→ Exercise details
Copy out each line of the data below in which "Left" appears.

→ Human keypoint data

((

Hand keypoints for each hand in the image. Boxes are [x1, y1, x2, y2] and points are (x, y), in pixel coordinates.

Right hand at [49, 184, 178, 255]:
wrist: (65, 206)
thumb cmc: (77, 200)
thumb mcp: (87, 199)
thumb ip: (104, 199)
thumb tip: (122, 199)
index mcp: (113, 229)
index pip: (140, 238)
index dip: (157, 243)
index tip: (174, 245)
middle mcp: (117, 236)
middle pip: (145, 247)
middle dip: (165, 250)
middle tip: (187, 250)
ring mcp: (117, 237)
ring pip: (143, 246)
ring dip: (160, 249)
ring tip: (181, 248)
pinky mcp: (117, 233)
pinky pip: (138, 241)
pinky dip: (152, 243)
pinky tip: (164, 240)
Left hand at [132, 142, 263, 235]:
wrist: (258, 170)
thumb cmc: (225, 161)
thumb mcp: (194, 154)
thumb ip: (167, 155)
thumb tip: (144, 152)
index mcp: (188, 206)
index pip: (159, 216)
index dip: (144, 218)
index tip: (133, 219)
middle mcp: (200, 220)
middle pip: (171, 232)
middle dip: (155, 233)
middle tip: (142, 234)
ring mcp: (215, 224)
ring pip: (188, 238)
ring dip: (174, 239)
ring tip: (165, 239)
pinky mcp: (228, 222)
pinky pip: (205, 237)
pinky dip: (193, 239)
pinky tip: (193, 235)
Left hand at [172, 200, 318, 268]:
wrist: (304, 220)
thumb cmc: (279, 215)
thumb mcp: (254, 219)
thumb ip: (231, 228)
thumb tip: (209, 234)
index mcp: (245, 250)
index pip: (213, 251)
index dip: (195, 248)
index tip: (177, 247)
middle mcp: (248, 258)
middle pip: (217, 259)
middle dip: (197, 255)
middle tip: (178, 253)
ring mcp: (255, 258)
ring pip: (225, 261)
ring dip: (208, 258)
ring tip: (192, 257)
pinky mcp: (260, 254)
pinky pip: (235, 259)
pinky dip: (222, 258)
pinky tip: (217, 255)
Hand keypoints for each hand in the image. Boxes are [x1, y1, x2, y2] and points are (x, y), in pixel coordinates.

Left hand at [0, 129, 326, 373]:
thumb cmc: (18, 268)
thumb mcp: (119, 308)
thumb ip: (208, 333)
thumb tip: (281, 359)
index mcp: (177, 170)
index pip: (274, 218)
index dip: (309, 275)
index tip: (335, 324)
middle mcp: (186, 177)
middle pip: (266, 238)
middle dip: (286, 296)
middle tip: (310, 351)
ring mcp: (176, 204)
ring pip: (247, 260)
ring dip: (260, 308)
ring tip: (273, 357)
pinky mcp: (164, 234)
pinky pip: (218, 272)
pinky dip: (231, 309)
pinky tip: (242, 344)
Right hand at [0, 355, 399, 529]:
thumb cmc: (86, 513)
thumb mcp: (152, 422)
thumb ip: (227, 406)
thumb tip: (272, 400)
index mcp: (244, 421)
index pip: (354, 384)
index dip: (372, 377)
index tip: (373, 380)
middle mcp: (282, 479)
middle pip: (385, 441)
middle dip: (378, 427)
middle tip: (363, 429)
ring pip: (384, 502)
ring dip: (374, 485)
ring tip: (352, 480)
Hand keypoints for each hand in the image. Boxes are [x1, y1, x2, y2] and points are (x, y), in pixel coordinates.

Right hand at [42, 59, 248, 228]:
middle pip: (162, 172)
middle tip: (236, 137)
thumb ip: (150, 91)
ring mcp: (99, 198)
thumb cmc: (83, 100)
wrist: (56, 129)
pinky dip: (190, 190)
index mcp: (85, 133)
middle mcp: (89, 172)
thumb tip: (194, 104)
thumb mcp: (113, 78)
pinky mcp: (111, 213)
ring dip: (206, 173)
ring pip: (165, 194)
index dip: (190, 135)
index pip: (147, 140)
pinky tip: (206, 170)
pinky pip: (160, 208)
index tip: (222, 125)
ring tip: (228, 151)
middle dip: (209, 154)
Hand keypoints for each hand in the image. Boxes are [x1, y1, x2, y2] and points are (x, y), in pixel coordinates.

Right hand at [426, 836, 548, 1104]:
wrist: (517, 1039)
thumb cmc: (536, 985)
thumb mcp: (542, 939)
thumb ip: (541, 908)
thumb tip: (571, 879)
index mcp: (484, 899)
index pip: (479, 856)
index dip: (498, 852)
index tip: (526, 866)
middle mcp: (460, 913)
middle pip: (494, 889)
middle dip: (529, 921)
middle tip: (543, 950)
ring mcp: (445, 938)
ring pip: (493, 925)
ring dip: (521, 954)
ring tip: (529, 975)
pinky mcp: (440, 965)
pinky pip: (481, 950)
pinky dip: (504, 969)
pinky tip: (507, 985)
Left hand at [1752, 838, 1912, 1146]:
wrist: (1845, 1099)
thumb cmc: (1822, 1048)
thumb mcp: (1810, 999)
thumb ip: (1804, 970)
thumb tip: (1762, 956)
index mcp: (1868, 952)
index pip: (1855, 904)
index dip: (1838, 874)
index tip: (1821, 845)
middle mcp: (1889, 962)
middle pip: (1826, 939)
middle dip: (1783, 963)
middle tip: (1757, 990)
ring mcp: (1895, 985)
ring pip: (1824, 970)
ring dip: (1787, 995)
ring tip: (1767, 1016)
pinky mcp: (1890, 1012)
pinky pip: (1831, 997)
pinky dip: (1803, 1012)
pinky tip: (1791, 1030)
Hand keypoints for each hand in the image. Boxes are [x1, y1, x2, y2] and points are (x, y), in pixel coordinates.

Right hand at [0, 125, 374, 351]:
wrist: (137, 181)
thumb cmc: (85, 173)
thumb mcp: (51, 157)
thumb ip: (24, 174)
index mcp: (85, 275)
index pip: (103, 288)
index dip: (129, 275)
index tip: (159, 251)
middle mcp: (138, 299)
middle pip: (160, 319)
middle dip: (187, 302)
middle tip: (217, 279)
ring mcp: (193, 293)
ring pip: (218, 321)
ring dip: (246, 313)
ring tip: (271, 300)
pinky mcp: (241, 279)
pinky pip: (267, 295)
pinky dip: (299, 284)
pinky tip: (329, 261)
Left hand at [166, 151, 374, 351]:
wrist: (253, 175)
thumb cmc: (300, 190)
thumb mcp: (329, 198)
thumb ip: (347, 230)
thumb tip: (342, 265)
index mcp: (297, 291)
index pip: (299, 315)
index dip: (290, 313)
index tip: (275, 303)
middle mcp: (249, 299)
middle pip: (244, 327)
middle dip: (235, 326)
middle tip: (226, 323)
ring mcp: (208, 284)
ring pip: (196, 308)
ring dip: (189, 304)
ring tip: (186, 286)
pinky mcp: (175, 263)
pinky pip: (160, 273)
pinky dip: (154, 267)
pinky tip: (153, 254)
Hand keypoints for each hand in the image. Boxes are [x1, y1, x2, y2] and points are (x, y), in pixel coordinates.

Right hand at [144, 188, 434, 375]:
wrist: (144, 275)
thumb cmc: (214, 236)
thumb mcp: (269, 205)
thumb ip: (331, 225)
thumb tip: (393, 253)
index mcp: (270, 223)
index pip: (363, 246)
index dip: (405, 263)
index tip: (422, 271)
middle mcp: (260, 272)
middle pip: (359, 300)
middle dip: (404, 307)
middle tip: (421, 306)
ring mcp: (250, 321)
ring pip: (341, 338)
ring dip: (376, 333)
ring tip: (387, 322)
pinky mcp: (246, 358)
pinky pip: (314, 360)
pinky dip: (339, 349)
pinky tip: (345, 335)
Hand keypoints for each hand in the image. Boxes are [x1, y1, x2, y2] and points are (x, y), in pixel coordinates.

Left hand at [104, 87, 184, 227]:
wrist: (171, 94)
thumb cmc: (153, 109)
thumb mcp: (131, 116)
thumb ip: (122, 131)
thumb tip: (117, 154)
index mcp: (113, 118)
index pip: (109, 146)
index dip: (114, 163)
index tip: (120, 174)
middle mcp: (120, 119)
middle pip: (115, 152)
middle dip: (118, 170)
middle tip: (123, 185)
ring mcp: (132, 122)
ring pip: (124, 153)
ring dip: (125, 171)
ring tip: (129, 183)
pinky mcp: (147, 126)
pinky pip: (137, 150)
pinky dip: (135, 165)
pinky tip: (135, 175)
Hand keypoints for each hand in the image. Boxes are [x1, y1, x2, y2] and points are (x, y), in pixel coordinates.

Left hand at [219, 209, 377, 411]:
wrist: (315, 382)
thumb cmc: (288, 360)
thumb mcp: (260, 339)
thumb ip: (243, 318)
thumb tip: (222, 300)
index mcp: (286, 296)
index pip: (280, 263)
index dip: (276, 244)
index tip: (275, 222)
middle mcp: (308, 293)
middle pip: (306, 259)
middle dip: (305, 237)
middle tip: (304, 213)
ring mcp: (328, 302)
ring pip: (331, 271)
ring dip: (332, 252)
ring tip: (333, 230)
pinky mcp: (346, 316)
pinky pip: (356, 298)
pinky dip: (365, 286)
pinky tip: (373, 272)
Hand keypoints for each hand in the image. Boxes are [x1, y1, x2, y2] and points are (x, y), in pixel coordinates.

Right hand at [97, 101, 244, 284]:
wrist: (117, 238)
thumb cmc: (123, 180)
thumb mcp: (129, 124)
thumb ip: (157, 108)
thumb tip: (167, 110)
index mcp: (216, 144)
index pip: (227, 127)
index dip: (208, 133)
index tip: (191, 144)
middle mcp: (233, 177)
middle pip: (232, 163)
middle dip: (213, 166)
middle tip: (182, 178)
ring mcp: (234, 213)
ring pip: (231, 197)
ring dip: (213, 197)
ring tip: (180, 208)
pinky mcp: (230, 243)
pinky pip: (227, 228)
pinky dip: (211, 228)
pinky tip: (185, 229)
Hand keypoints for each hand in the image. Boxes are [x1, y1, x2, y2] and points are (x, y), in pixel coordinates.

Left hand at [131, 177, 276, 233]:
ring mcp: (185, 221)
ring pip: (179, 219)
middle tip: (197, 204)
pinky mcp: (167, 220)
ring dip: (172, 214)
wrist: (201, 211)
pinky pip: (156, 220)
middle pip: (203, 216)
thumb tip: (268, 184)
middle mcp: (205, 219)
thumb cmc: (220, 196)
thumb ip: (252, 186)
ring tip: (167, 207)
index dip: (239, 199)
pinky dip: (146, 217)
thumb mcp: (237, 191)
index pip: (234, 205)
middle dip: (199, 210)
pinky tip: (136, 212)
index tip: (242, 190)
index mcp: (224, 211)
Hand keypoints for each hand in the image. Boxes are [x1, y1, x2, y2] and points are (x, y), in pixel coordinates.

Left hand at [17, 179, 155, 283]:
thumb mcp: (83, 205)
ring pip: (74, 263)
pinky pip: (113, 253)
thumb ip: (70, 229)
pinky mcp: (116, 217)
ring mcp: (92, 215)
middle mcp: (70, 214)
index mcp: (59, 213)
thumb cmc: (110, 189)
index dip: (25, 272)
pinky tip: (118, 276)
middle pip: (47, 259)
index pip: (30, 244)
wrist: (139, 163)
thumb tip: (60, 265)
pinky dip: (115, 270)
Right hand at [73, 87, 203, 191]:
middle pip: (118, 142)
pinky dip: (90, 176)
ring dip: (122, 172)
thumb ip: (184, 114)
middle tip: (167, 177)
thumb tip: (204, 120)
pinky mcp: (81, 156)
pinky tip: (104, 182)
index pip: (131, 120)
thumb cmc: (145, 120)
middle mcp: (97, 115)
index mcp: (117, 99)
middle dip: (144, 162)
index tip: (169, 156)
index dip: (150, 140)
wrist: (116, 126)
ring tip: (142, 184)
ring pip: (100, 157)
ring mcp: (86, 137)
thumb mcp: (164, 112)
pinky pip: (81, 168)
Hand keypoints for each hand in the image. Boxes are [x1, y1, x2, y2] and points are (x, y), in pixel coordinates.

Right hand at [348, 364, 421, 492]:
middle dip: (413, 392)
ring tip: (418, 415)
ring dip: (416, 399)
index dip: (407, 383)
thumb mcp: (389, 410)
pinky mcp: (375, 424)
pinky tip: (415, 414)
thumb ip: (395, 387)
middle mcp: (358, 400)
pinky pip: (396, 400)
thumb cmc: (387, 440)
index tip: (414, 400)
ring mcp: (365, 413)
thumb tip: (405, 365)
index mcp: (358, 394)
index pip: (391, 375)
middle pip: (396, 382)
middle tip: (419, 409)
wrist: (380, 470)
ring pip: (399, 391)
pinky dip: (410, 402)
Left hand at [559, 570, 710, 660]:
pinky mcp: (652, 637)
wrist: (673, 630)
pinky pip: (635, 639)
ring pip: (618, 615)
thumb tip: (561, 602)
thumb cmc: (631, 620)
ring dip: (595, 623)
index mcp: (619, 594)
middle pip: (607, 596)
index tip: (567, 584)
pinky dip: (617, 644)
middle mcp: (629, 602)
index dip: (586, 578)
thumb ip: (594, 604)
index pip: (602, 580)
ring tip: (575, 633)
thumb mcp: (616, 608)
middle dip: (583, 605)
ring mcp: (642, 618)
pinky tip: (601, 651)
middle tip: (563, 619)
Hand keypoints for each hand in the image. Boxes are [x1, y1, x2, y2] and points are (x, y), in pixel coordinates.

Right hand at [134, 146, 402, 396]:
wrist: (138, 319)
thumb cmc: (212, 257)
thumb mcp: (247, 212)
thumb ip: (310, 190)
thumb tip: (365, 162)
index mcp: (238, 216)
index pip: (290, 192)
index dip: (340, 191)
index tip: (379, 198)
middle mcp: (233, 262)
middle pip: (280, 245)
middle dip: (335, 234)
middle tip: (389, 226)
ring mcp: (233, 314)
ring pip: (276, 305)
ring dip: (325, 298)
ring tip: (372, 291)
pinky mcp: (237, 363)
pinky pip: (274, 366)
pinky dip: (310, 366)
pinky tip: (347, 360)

))

→ Solution
Left hand at [132, 142, 263, 235]:
Left hand at [172, 200, 318, 268]:
Left hand at [0, 129, 326, 373]:
Left hand at [1752, 838, 1912, 1146]:
Left hand at [166, 151, 374, 351]:
Left hand at [104, 87, 184, 227]:
Left hand at [219, 209, 377, 411]:
Left hand at [131, 177, 276, 233]:
Left hand at [17, 179, 155, 283]:
Left hand at [559, 570, 710, 660]:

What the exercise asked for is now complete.